Tujuan pembangunan tenaga kerja industri adalah menyerap tenaga kerja industri dengan rata-rata tahunan sebesar 3,2% selama periode 2015-2035, dimana komposisi tenaga manajemen 12% (12%), dan komposisi tenaga teknis adalah 88% (88%) .Nama) Dalam rangka membangun tenaga kerja industri berbasis kompetensi, tujuan yang ingin dicapai adalah mengembangkan infrastruktur kompetensi, termasuk penyediaan Standar Kompetensi Kerja Nasional Indonesia (SKKNI), penilai kompetensi dan perizinan. asesmen di sektor industri Guru, membentuk lembaga sertifikasi profesi (LSP) dan tempat uji kompetensi (TUK), serta mengembangkan lembaga pendidikan berbasis kompetensi atau perguruan tinggi industri

  1. Rencana Pengembangan Dalam rangka memenuhi kebutuhan tenaga kerja industri yang mampu dibidang teknis dan manajemen, maka perlu dilaksanakan berbagai rencana pembangunan dalam jangka menengah dan jangka panjang, antara lain: 
  2. Pembangunan infrastruktur tenaga kerja industri berbasis kompetensi meliputi: 
  3. Persiapan SKKNI Dan ok; 
  4. Menetapkan penilai kompetensi dan penilai berlisensi; 
  5. Membentuk LSP dan TUK; 
  6. Mengembangkan sistem sertifikasi kemampuan; dan 
  7. Mengembangkan lembaga pendidikan / community college berbasis kompetensi. 

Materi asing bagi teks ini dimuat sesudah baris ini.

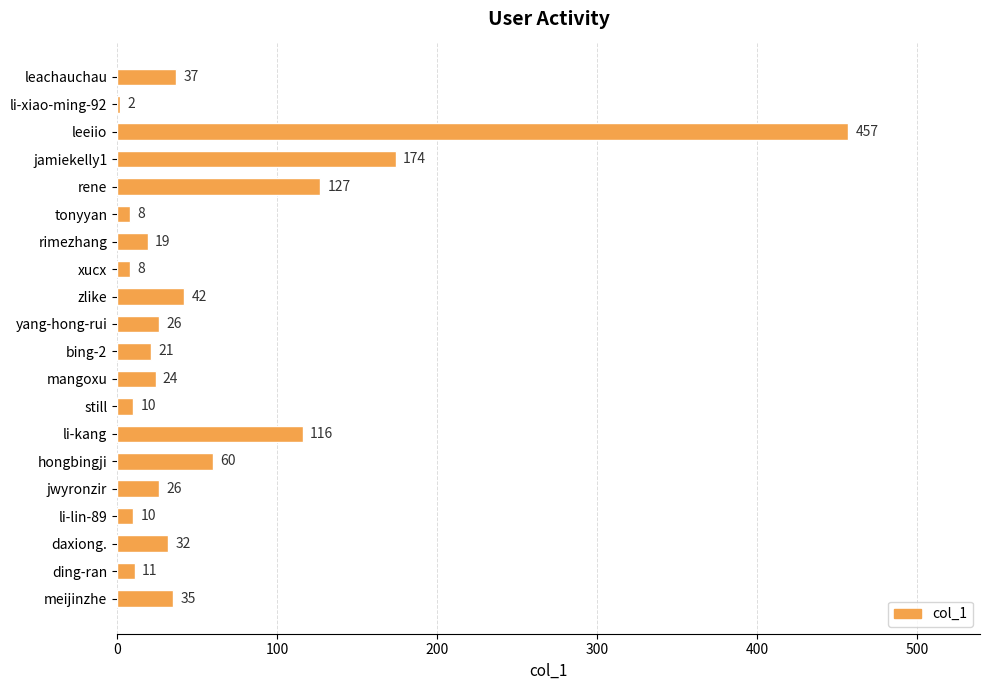

True or false: the data shows 26 at jwyronzir.

True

b.Pemerintah, asosiasi industri, asosiasi profesi, Federasi Industri dan Perdagangan (KADIN), dan perusahaan industri bersama-sama melaksanakan pengembangan tenaga kerja berbasis kapasitas melalui cara-cara sebagai berikut: 

  1. Pendidikan vokasi industri berbasis kompetensi; 
  2. Pendidikan dan pelatihan industri berbasis kompetensi; dan 
  3. Magang industri.
  4. Dengan menyediakan laboratorium, pabrik pengajaran dan bengkel, fasilitas dan infrastruktur pendidikan dan pelatihan disediakan untuk melengkapi departemen pendidikan dan pusat pendidikan dan pelatihan. 
  5. Mendorong pelaksanaan sertifikasi kompetensi bagi pekerja dan pekerja sektor industri, serta penempatan lulusan pendidikan vokasi industri dan pendidikan dan pelatihan industri berbasis kompetensi.

 

  1. Pembangunan sarana dan prasarana industri

 

Pembangunan industri nasional yang berdaya saing membutuhkan dukungan sarana dan prasarana industri meliputi:

 

  1. Standarisasi industri
  2. Sasaran, ruang lingkup dan sasaran Standardisasi industri bertujuan untuk meningkatkan daya saing industri dalam rangka penguasaan pasar domestik dan ekspor. Standardisasi industri juga dapat digunakan untuk melindungi keselamatan, kesehatan dan keselamatan manusia, hewan dan tumbuhan, melindungi fungsi lingkungan, mengembangkan produk industri hijau dan menciptakan persaingan komersial yang sehat. Pengembangan standardisasi industri meliputi perencanaan, pembinaan, pengembangan dan pengawasan Standar Nasional Indonesia (SNI), Spesifikasi Teknis (ST) dan Code of Conduct (PTC). Tujuan pengembangan standardisasi industri adalah:
  3. Melaksanakan penyusunan dan penerapan SNI, ST dan / atau PTC sesuai kebutuhan industri prioritas; dan 
  4. Ketersediaan infrastruktur standar meliputi: pembentukan lembaga sertifikasi produk, penyediaan laboratorium penguji, organisasi inspeksi, laboratorium kalibrasi, auditor / evaluator, penguji, pengawas dan personel kalibrasi untuk penilaian kesesuaian, dan penyediaan Pengawas Standar Industri (PPSI) dan PNS. penyidik ​​industri sipil (PPNS-I) mengawasi penerapan SNI, ST dan / atau PTC.
  5. Rencana pengembangan Rencana pengembangan standardisasi industri dilaksanakan dengan cara sebagai berikut: 
  6. mengembangkan standardisasi industri dalam rangka peningkatan daya saing industri dalam aspek: 

1) perumusan standar; 

2) penerapan standar; 

3) perumusan standar; 

4) penerapan standar ; 

5) bagi perusahaan industri kecil dan menengah yang menyediakan fasilitas keuangan dan non keuangan

  1. Pembangunan infrastruktur untuk memastikan kualitas produk industri memenuhi kebutuhan pasar meliputi: 

1) pembentukan lembaga penilai kesesuaian; 

2) pengembangan pengawasan standar; 

3) penyediaan dan pengembangan laboratorium pengujian standar industri di pusat pertumbuhan industri; 

4) penguatan komite teknis, auditor Kewenangan asesor, pemeriksa, pengawas, personel kalibrasi, PPSI dan PPNS-I; 5) Memperkuat kerjasama antar negara dalam rangka saling pengakuan hasil uji laboratorium dan sertifikasi produk.